Reproduce word for word everything in the Dead Cat Bounce article from "Former Irish comedy" down to "Apocalypse Clown (2023).".

> [EXERCISE TEXT]:
——————
- Origin: Dublin, Ireland
- Genres: Comedy
- Years active: 2008–2013
- Past members: Demian Fox Shane O'Brien James Walmsley Mick Cullinan
- Website: Official Site

= Dead Cat Bounce =

Former Irish comedy band

Dead Cat Bounce was an Irish comedy troupe made up of Demian Fox (drums), Shane O'Brien (bass) and James Walmsley (guitar and lead vocals). Based in Dublin, the group performed original comedy songs in various musical styles. They wrote and starred in the mockumentary Discoverdale (2012), and wrote Apocalypse Clown (2023).

==History==
They met at Trinity College Dublin in 2002 where they were all founding members of the sketch comedy group H-BAM which also included Aisling Bea. In late 2007 Fox, O'Brien and Walmsley were living together in Dublin and began to write a sketch show which they performed in the Project Arts Centre in January 2008. They chose the name Dead Cat Bounce (a stockbroking term) because the show opened with three stockbrokers standing over the body of a dead hooker. Will Ferrell happened to be in the audience at this very first show.
——————
Dataset records
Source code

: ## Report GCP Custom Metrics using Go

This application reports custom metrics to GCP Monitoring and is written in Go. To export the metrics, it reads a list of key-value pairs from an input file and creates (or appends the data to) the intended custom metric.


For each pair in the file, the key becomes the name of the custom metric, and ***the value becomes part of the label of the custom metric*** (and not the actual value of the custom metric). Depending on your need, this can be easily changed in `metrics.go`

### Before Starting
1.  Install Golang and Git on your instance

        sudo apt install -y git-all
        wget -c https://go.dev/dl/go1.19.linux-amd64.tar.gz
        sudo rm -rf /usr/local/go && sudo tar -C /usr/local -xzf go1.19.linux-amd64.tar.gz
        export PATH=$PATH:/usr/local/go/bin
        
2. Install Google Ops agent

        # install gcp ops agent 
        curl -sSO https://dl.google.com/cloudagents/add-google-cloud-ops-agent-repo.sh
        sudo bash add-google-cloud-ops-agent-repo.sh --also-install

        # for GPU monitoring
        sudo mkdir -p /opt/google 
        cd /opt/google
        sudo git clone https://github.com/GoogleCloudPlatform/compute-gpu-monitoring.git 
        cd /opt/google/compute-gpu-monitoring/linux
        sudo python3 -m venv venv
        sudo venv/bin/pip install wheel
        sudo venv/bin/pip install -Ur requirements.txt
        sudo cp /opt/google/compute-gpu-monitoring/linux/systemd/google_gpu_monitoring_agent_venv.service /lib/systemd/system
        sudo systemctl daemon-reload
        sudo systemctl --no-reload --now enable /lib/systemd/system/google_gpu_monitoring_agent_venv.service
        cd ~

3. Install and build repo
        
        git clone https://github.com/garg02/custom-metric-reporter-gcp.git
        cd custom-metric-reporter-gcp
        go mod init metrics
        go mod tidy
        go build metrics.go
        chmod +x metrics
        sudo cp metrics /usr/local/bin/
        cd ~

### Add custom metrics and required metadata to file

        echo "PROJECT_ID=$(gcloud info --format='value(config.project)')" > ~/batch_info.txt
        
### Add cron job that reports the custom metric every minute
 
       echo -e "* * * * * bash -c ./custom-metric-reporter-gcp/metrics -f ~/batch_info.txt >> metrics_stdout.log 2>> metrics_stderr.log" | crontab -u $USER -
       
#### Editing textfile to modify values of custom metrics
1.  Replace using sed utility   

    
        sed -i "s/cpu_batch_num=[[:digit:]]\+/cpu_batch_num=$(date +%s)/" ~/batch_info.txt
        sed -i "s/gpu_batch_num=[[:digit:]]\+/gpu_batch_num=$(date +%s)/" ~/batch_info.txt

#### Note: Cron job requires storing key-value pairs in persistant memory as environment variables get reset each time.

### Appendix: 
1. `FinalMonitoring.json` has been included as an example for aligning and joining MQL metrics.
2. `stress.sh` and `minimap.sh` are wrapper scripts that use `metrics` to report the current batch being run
——————
> [RESPONSE BELOW]:
Former Irish comedy band

Dead Cat Bounce was an Irish comedy troupe made up of Demian Fox (drums), Shane O'Brien (bass) and James Walmsley (guitar and lead vocals). Based in Dublin, the group performed original comedy songs in various musical styles. They wrote and starred in the mockumentary Discoverdale (2012), and wrote Apocalypse Clown (2023).